Obama softens his stand on debt deal


Associated Press

WASHINGTON

Running out of time, President Barack Obama softened his stand and signaled Wednesday he would back a short-term deal to prevent a disastrous financial default Aug. 2, but only if a larger and still elusive deficit-cutting agreement was essentially in place. He called lawmakers to the White House in a scramble to find enough votes from both Republicans and his own party.

Obama met with the Democratic leaders of the House and Senate, and then separately with House Speaker John Boehner and his deputy, Majority Leader Eric Cantor, in hopes of cobbling together a big compromise.

All signs pointed to a legislative fight that would play out to the end.

The president, pushing for a deal that would cut the nation’s budget deficit across the next decade and extend the government’s tapped-out borrowing power through the approaching election year, had threatened to veto any stopgap expansion of the nation’s debt limit.
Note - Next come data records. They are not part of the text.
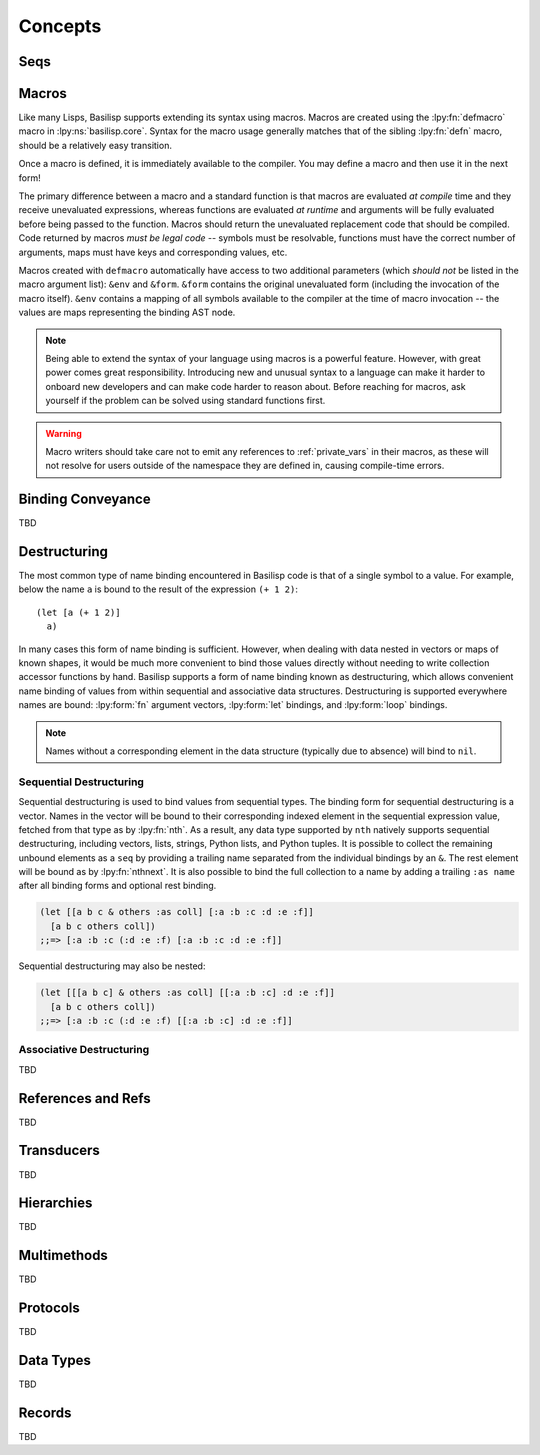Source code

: .. _concepts:

Concepts
========

.. lpy:currentns:: basilisp.core

.. _seqs:

Seqs
----

.. _macros:

Macros
------

Like many Lisps, Basilisp supports extending its syntax using macros.
Macros are created using the :lpy:fn:`defmacro` macro in :lpy:ns:`basilisp.core`.
Syntax for the macro usage generally matches that of the sibling :lpy:fn:`defn` macro, should be a relatively easy transition.

Once a macro is defined, it is immediately available to the compiler.
You may define a macro and then use it in the next form!

The primary difference between a macro and a standard function is that macros are evaluated *at compile* time and they receive unevaluated expressions, whereas functions are evaluated *at runtime* and arguments will be fully evaluated before being passed to the function.
Macros should return the unevaluated replacement code that should be compiled.
Code returned by macros *must be legal code* -- symbols must be resolvable, functions must have the correct number of arguments, maps must have keys and corresponding values, etc.

Macros created with ``defmacro`` automatically have access to two additional parameters (which *should not* be listed in the macro argument list): ``&env`` and ``&form``.
``&form`` contains the original unevaluated form (including the invocation of the macro itself).
``&env`` contains a mapping of all symbols available to the compiler at the time of macro invocation -- the values are maps representing the binding AST node.

.. note::

   Being able to extend the syntax of your language using macros is a powerful feature.
   However, with great power comes great responsibility.
   Introducing new and unusual syntax to a language can make it harder to onboard new developers and can make code harder to reason about.
   Before reaching for macros, ask yourself if the problem can be solved using standard functions first.

.. warning::

   Macro writers should take care not to emit any references to :ref:`private_vars` in their macros, as these will not resolve for users outside of the namespace they are defined in, causing compile-time errors.

.. seealso::

   :ref:`syntax_quoting`, :lpy:form:`quote`, :lpy:fn:`gensym`, :lpy:fn:`macroexpand`, :lpy:fn:`macroexpand-1`, :lpy:fn:`unquote`, :lpy:fn:`unquote-splicing`

.. _binding_conveyance:

Binding Conveyance
------------------

TBD

.. _destructuring:

Destructuring
-------------

The most common type of name binding encountered in Basilisp code is that of a single symbol to a value.
For example, below the name ``a`` is bound to the result of the expression ``(+ 1 2)``::

   (let [a (+ 1 2)]
     a)

In many cases this form of name binding is sufficient.
However, when dealing with data nested in vectors or maps of known shapes, it would be much more convenient to bind those values directly without needing to write collection accessor functions by hand.
Basilisp supports a form of name binding known as destructuring, which allows convenient name binding of values from within sequential and associative data structures.
Destructuring is supported everywhere names are bound: :lpy:form:`fn` argument vectors, :lpy:form:`let` bindings, and :lpy:form:`loop` bindings.

.. note::

   Names without a corresponding element in the data structure (typically due to absence) will bind to ``nil``.

.. _sequential_destructuring:

Sequential Destructuring
^^^^^^^^^^^^^^^^^^^^^^^^

Sequential destructuring is used to bind values from sequential types.
The binding form for sequential destructuring is a vector.
Names in the vector will be bound to their corresponding indexed element in the sequential expression value, fetched from that type as by :lpy:fn:`nth`.
As a result, any data type supported by ``nth`` natively supports sequential destructuring, including vectors, lists, strings, Python lists, and Python tuples.
It is possible to collect the remaining unbound elements as a ``seq`` by providing a trailing name separated from the individual bindings by an ``&``.
The rest element will be bound as by :lpy:fn:`nthnext`.
It is also possible to bind the full collection to a name by adding a trailing ``:as name`` after all binding forms and optional rest binding.

.. code-block::

   (let [[a b c & others :as coll] [:a :b :c :d :e :f]]
     [a b c others coll])
   ;;=> [:a :b :c (:d :e :f) [:a :b :c :d :e :f]]

Sequential destructuring may also be nested:

.. code-block::

   (let [[[a b c] & others :as coll] [[:a :b :c] :d :e :f]]
     [a b c others coll])
   ;;=> [:a :b :c (:d :e :f) [[:a :b :c] :d :e :f]]

.. _associative_destructuring:

Associative Destructuring
^^^^^^^^^^^^^^^^^^^^^^^^^

TBD

.. _references_and_refs:

References and Refs
-------------------

TBD

.. _transducers:

Transducers
-----------

TBD

.. _hierarchies:

Hierarchies
-----------

TBD

.. _multimethods:

Multimethods
------------

TBD

.. _protocols:

Protocols
---------

TBD

.. _data_types:

Data Types
----------

TBD

.. _records:

Records
-------

TBD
Obama’s now-calibrated position, offered by spokesman Jay Carney, reflected the reality: Leaders are nearly out of time to head off unprecedented trouble. Carney said if a divided Congress and the White House can agree on a significant deal, Obama would accept a “very short-term extension” of the debt limit to let bigger legislation work its way through Congress.

Even a few days matters, given the stakes.

The government will exhaust its ability to borrow money and pay its bills come Aug. 2, an outcome that could sink the country back into recession, halt Social Security checks, send interest rates higher and erode the creditworthiness of the richest nation on earth.